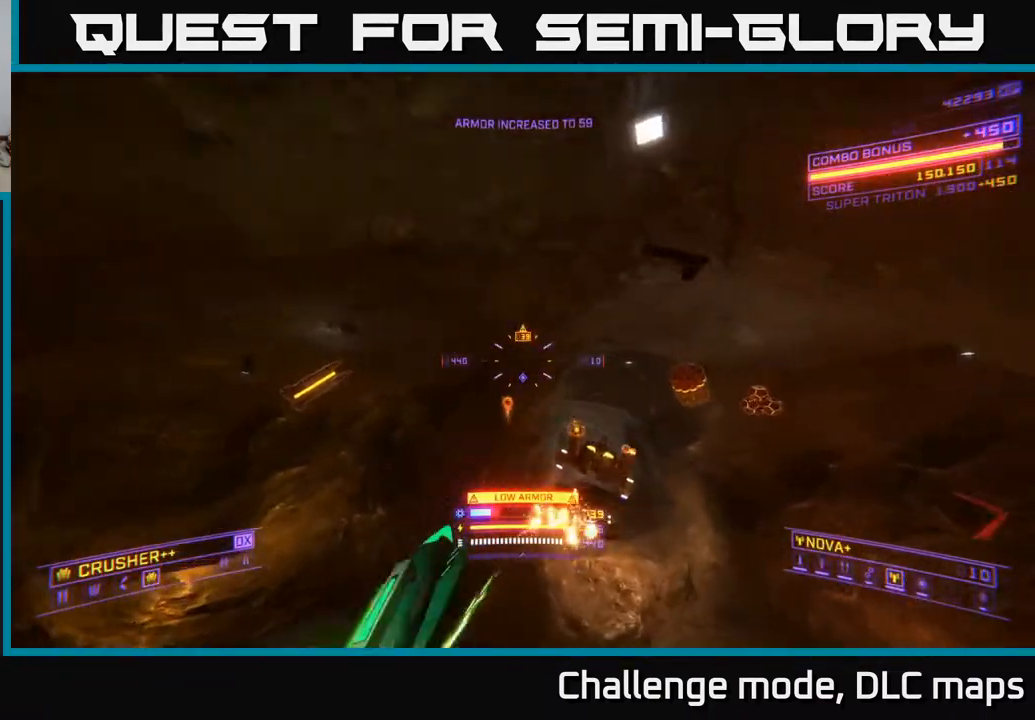
{"buttons": ["X"], "left_stick": "up-left", "right_stick": "right", "events": [[33, "right_stick", "down-right"], [50, "X", "down"], [83, "L2", "up"], [183, "right_stick", "left"], [267, "right_stick", "up"], [317, "left_stick", "up-right"], [383, "right_stick", "center"], [433, "left_stick", "up-left"], [467, "right_stick", "right"]]}
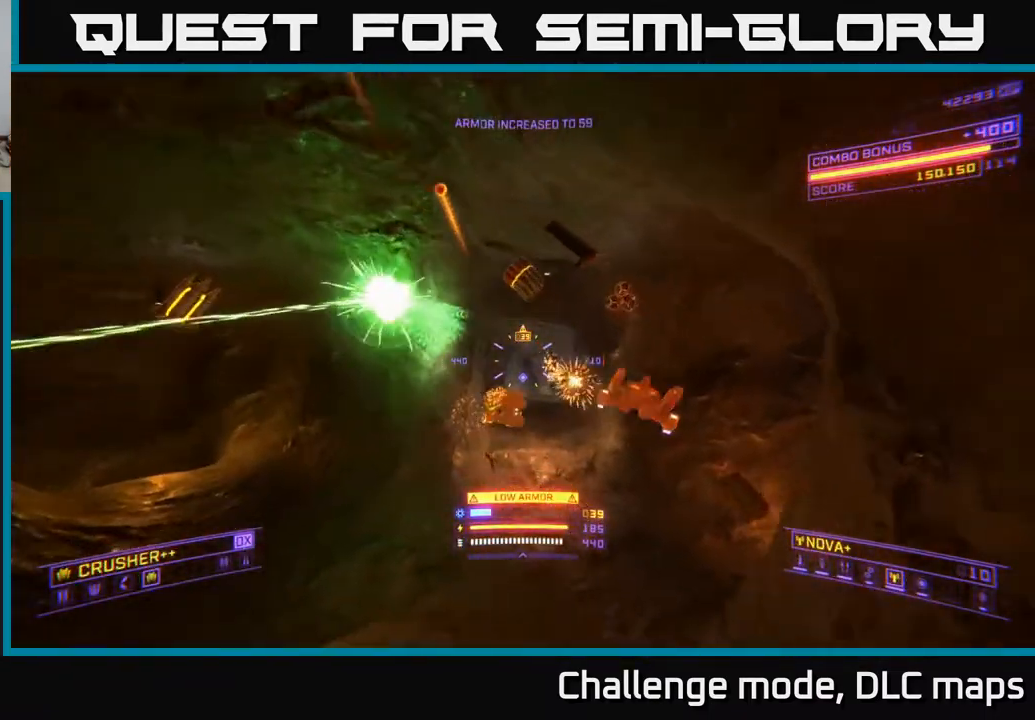
{"buttons": [], "left_stick": "down-left", "right_stick": "left", "events": [[117, "left_stick", "left"], [317, "left_stick", "down-left"], [333, "right_stick", "up-right"], [367, "X", "up"], [500, "right_stick", "left"]]}
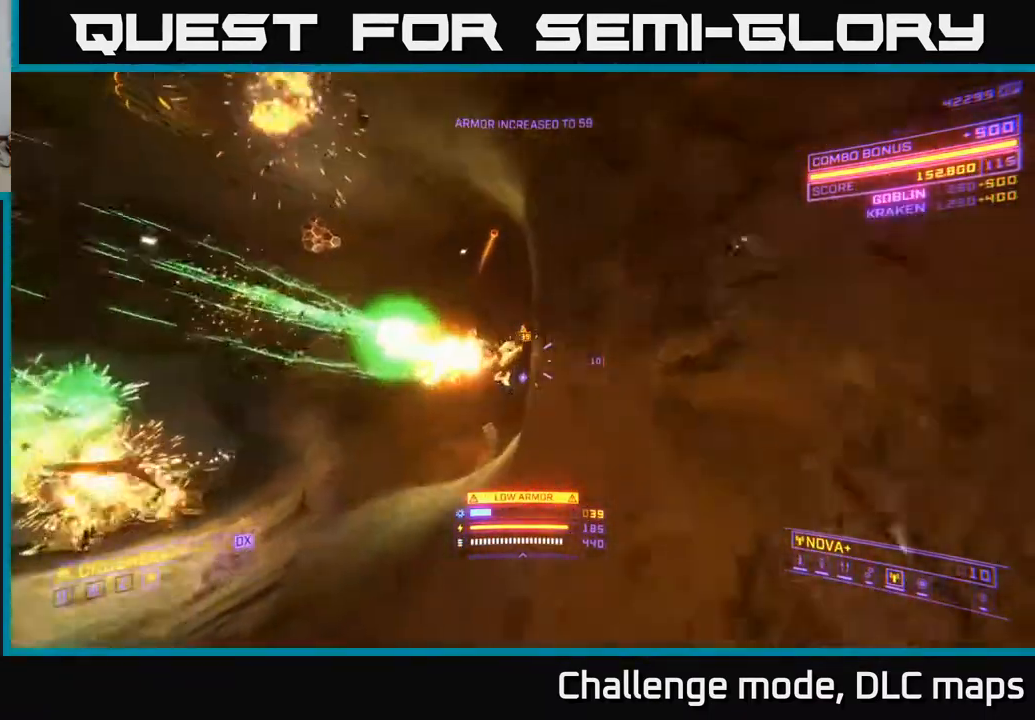
{"buttons": ["A"], "left_stick": "up-right", "right_stick": "center", "events": [[50, "R2", "down"], [83, "A", "down"], [150, "R2", "up"], [183, "right_stick", "center"], [200, "left_stick", "up-left"], [233, "right_stick", "down"], [250, "left_stick", "up"], [317, "right_stick", "center"], [433, "left_stick", "up-right"], [450, "L1", "down"], [500, "L1", "up"]]}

▶ **Your task**
Please write out all of the data verbatim, with no pictures in the copy.

▶ **Exercise output**
{"buttons": ["X"], "left_stick": "up-left", "right_stick": "right", "events": [[33, "right_stick", "down-right"], [50, "X", "down"], [83, "L2", "up"], [183, "right_stick", "left"], [267, "right_stick", "up"], [317, "left_stick", "up-right"], [383, "right_stick", "center"], [433, "left_stick", "up-left"], [467, "right_stick", "right"]]}
{"buttons": [], "left_stick": "down-left", "right_stick": "left", "events": [[117, "left_stick", "left"], [317, "left_stick", "down-left"], [333, "right_stick", "up-right"], [367, "X", "up"], [500, "right_stick", "left"]]}
{"buttons": ["A"], "left_stick": "up-right", "right_stick": "center", "events": [[50, "R2", "down"], [83, "A", "down"], [150, "R2", "up"], [183, "right_stick", "center"], [200, "left_stick", "up-left"], [233, "right_stick", "down"], [250, "left_stick", "up"], [317, "right_stick", "center"], [433, "left_stick", "up-right"], [450, "L1", "down"], [500, "L1", "up"]]}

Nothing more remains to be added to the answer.